Dhruv · June 4, 2023, 11:56pm

I have a four gpu setup (24 GB each) where I am trying to train a DeepLabV3Plus model using segmentation_models_pytorch library.

I am facing these errors:
ValueError: Caught ValueError in replica 0 on device 0.
ValueError: Expected more than 1 value per channel when training, got input size torch.Size([1, 256, 1, 1])

The batch size I am using is 8.
Can you please help me resolve this issue?
Thank you!

eqy · June 4, 2023, 11:57pm

It looks like you are passing a grayscale image (single channel) when the model expects multiple channels.

Are you adjusting for this property when creating model e.g., via the in_channels argument?

model = smp.Unet(
...
    in_channels=1,                  # model input channels (1 for gray-scale images, 3 for RGB, etc.)
...
)

Dhruv · June 4, 2023, 11:59pm

Actually, I am using all RGB images.

Dhruv · June 5, 2023, 12:00am

It works with the default settings. Now there is a pool of encoders among which we can select which one to use. I am experimenting with different encoders. For some it works, for some it doesn’t.

Thank you for replying so quickly!
Really appreciate it.

eqy · June 5, 2023, 12:02am

Right, I misread the original error. It looks like your “encoder” might be downsampling the input too much. Could you check if e.g., downsampling is a setting that is available to you or workaround the issue by increasing the input size so that the spatial dimensions are not reduced to 1x1?

Dhruv · June 5, 2023, 12:05am

These are all the available settings.
And currently I am using everything default except for the encoder_name.

eqy · June 5, 2023, 12:07am

Right, so you might look into:
decreasing encoder_output_stride, increasing upsampling, or increasing the resolution of the input image as possible solutions.

Dhruv · June 5, 2023, 12:08am

Okay. Thank you for the tips. I am gonna try these out, and will update on this thread!
Thank you so much!

ptrblck · June 5, 2023, 2:46am

@eqy already explained why the error might be raised, however it still doesn’t fit your description:

I have a four gpu setup (24 GB each) where I am trying to train a DeepLabV3Plus
got input size torch.Size([1, 256, 1, 1])
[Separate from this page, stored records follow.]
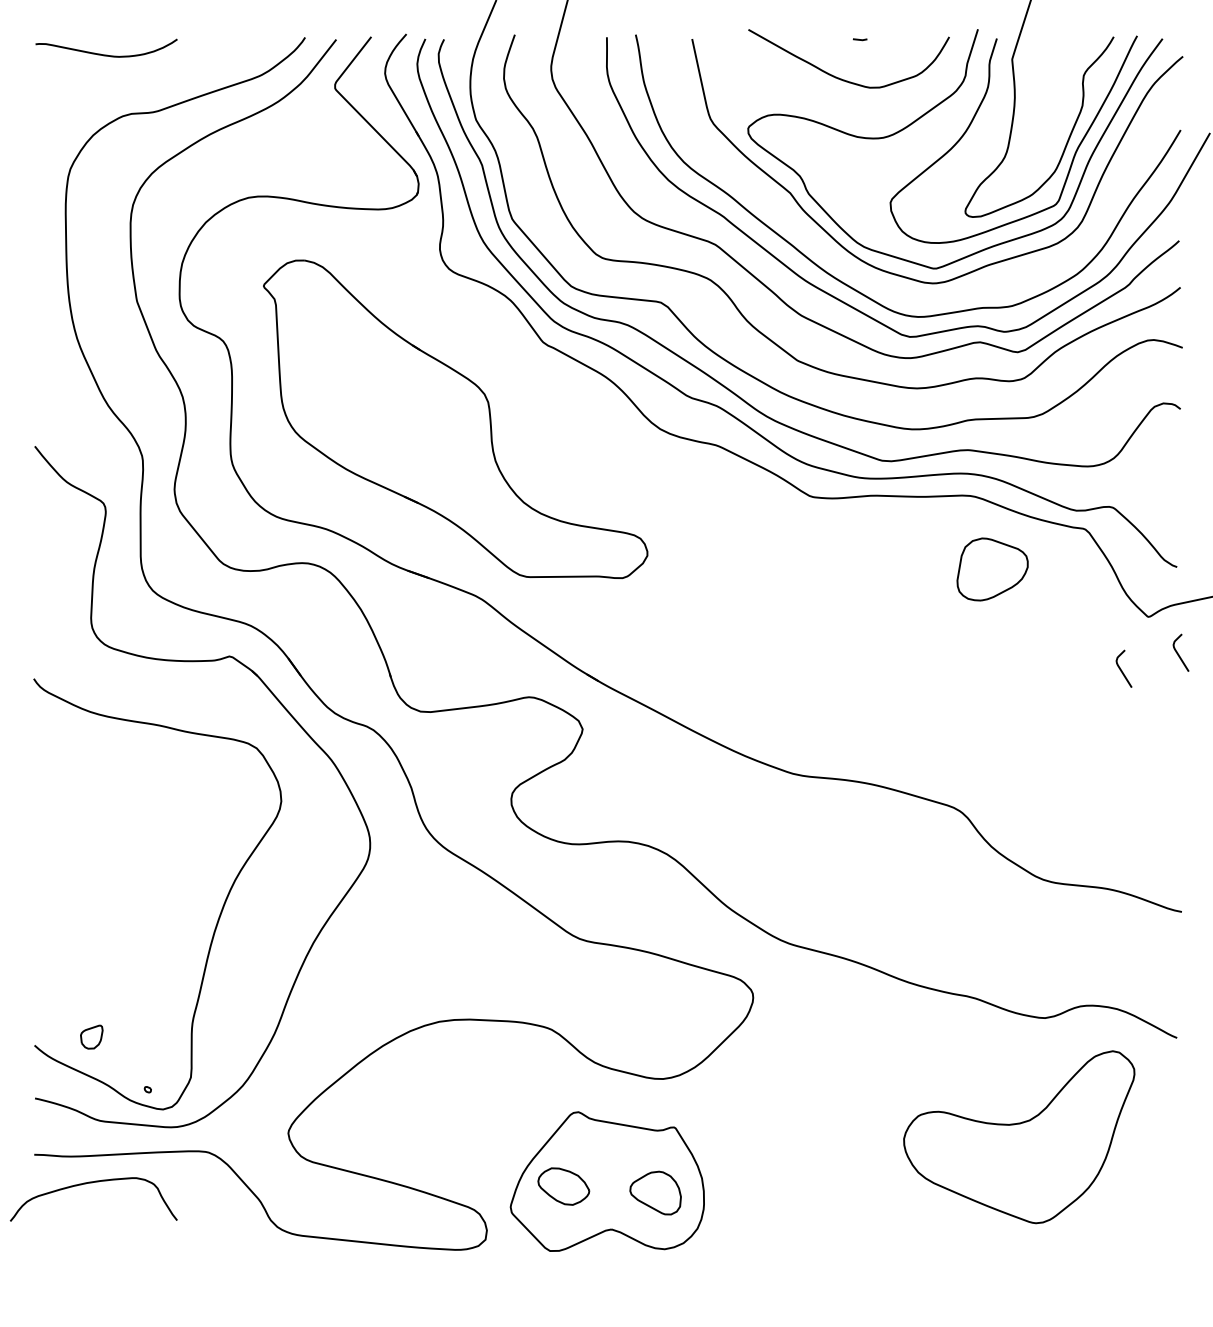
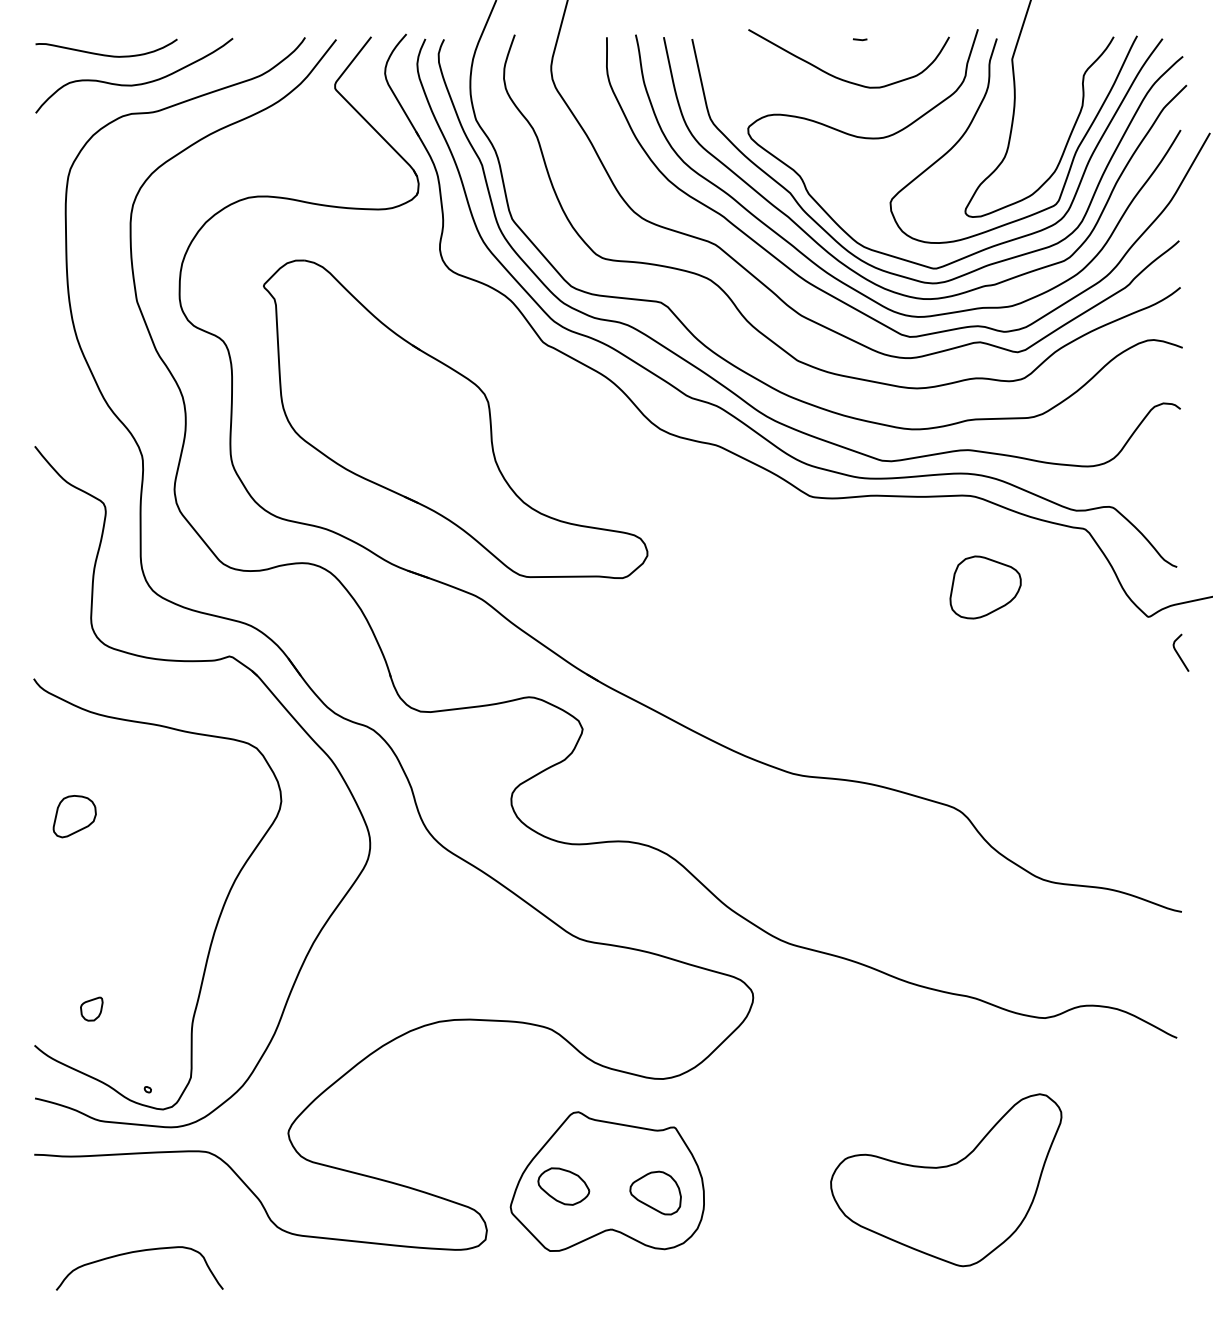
curve at (137, 83): none -> present
curve at (859, 273): none -> present
part at (992, 569) position: (992, 569) -> (985, 587)
curve at (1121, 669): present -> none
part at (74, 816): none -> present
part at (91, 1036) position: (91, 1036) -> (91, 1008)
part at (1019, 1137) position: (1019, 1137) -> (946, 1180)
curve at (92, 1183) position: (92, 1183) -> (138, 1252)
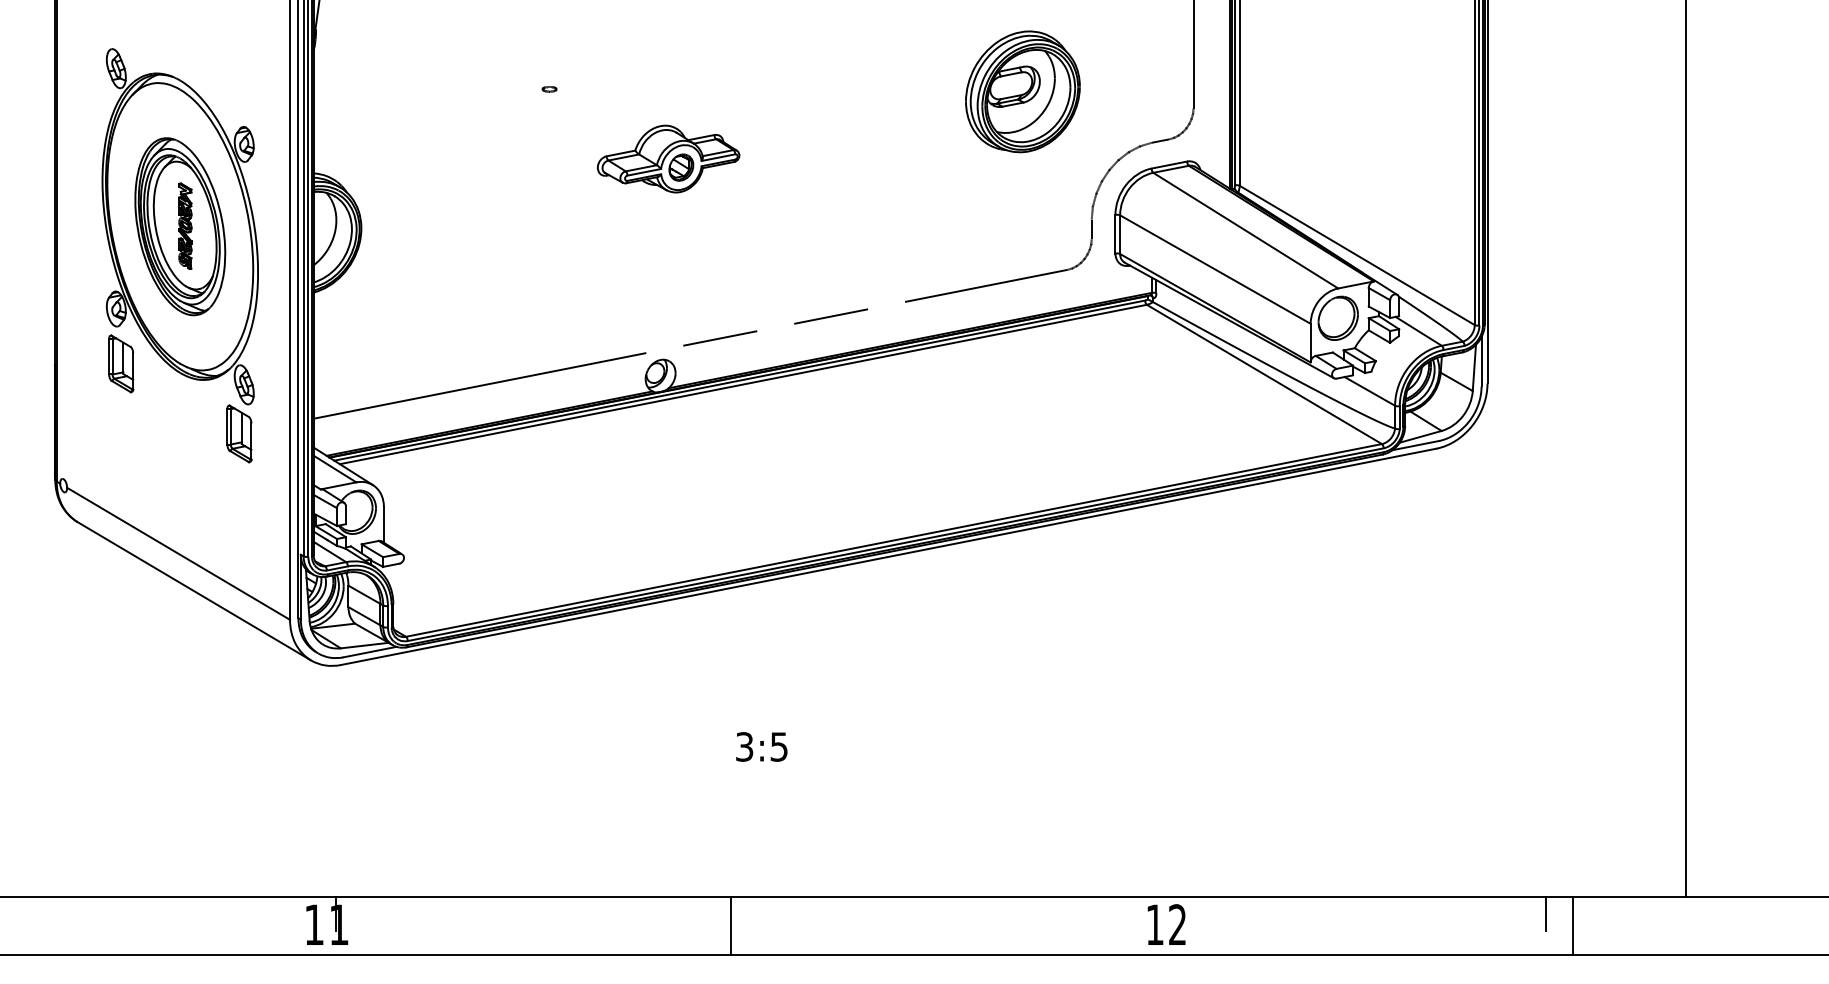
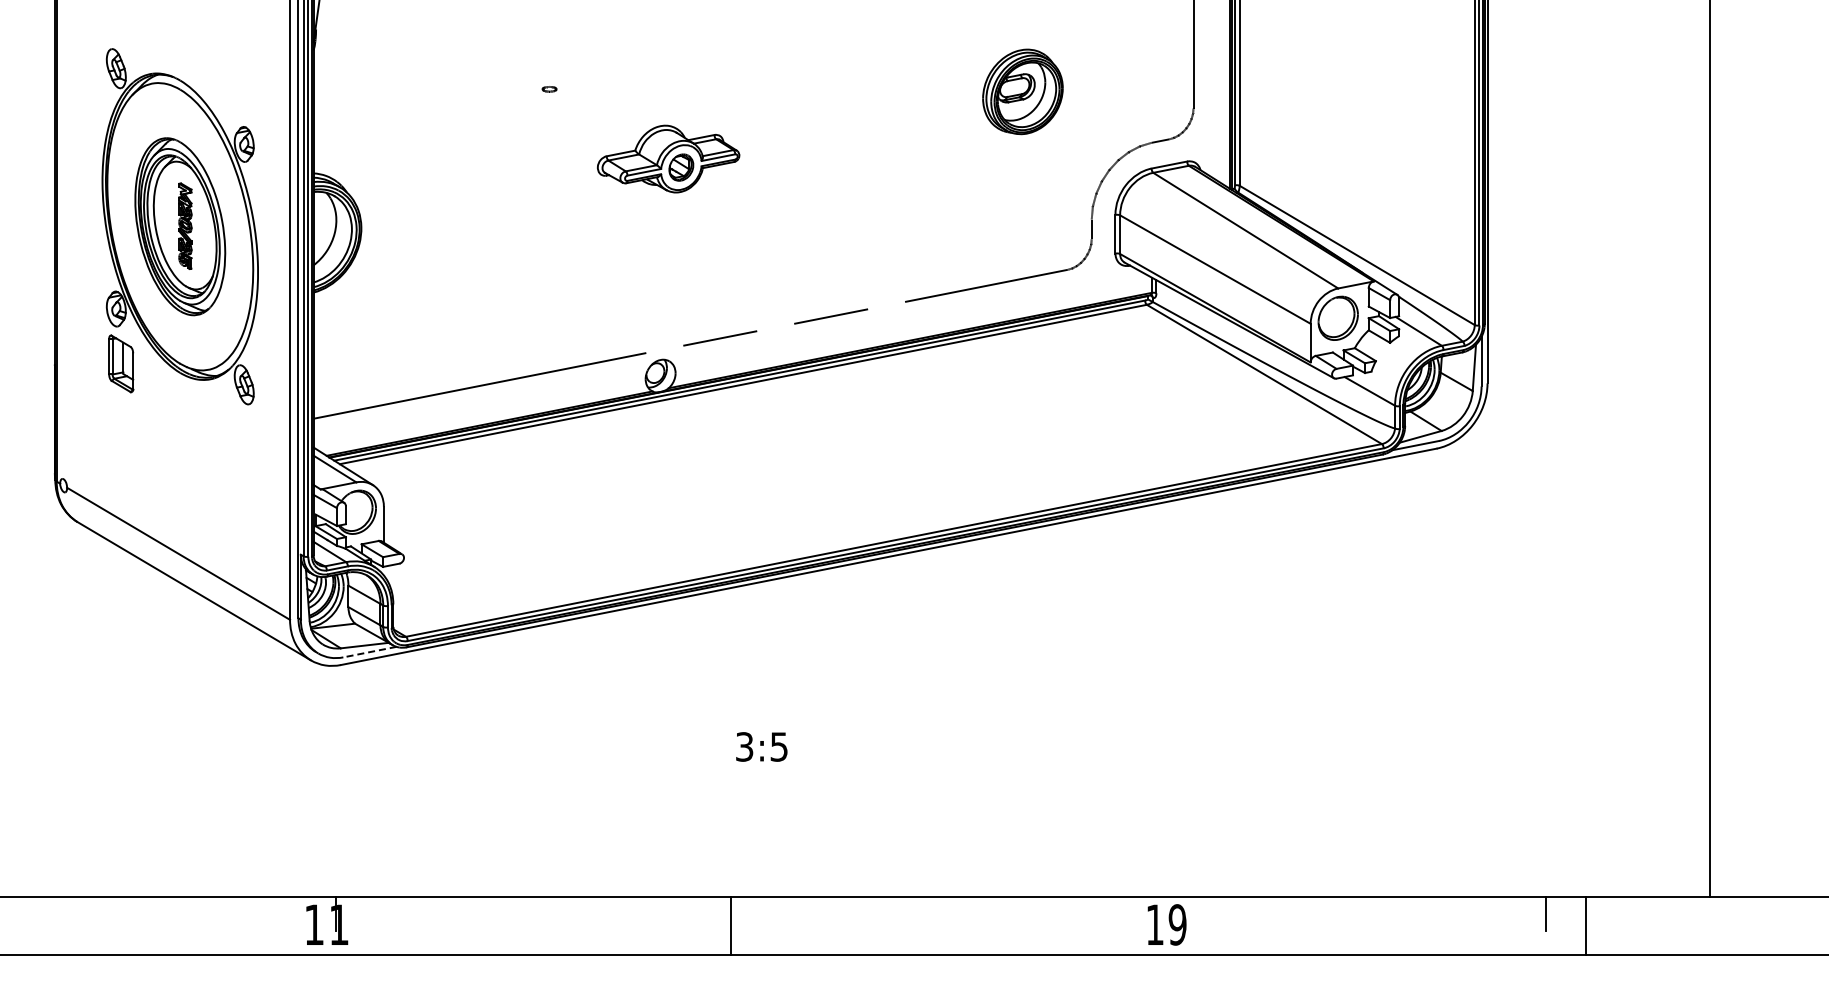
part at (1022, 91) size: 116x124 px -> 82x88 px
part at (239, 433): present -> none
line at (1686, 449) position: (1686, 449) -> (1710, 449)
line at (369, 652): solid -> dashed
text at (1177, 924): 12 -> 19
line at (1572, 925) position: (1572, 925) -> (1585, 925)
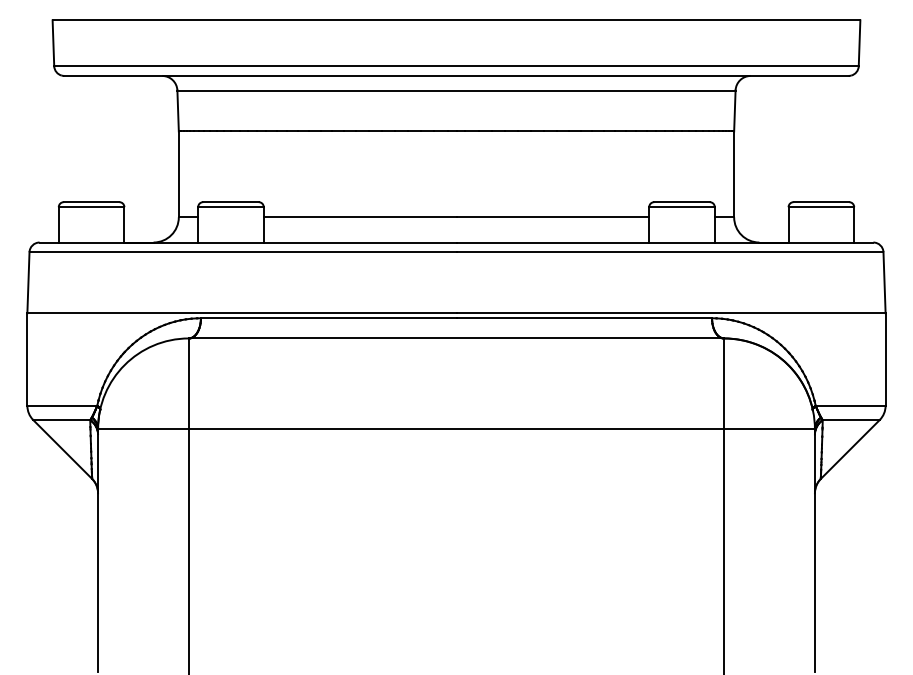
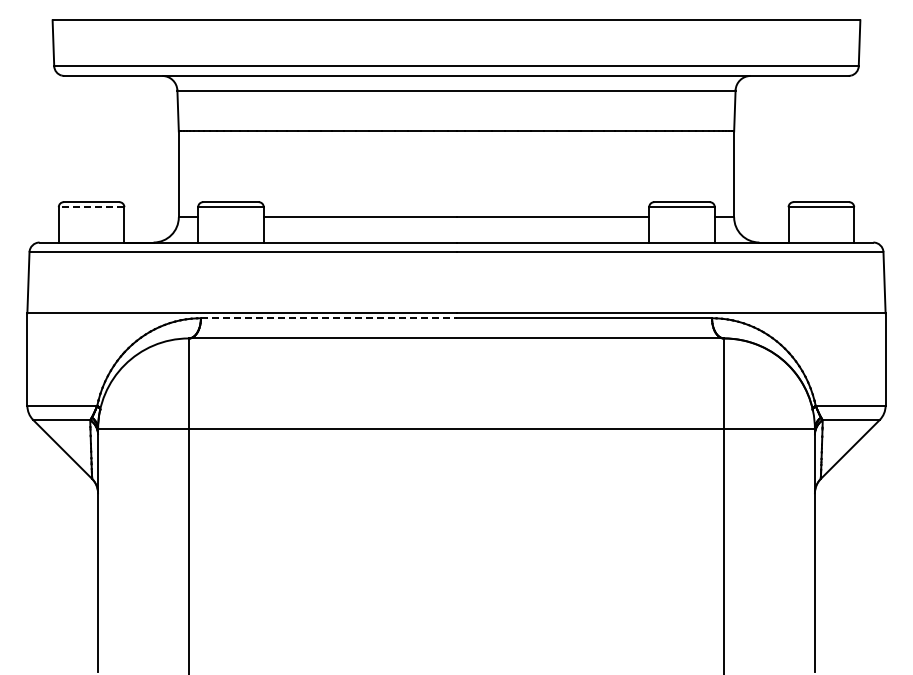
line at (91, 207): solid -> dashed
line at (328, 318): solid -> dashed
I don’t know of you are using data parallel (I would assume so), which should yield a batch size of 2 for each of the 4 GPUs assuming the global batch size is 8. If the local batch size is set to 8 then of course each GPU should get 8 samples while the error indicates a single sample.

Dhruv · June 5, 2023, 3:05am

Yes, I am using DataParallel.

ptrblck · June 5, 2023, 7:41am

Which would mean that each of the four GPUs should process 2 samples for a batch size of 8. Could you add print statements to the forward method and post the shape of the input as well as all activation tensors? I guess you might either use an invalid reshaping operation in the forward or your batch size is not 8.

QingCheng24 · December 5, 2023, 11:41pm

I had the same issue which was solved by passing drop_last = True to the Dataloader.
The issue occurs when the last batch accidentally holds 1 sample.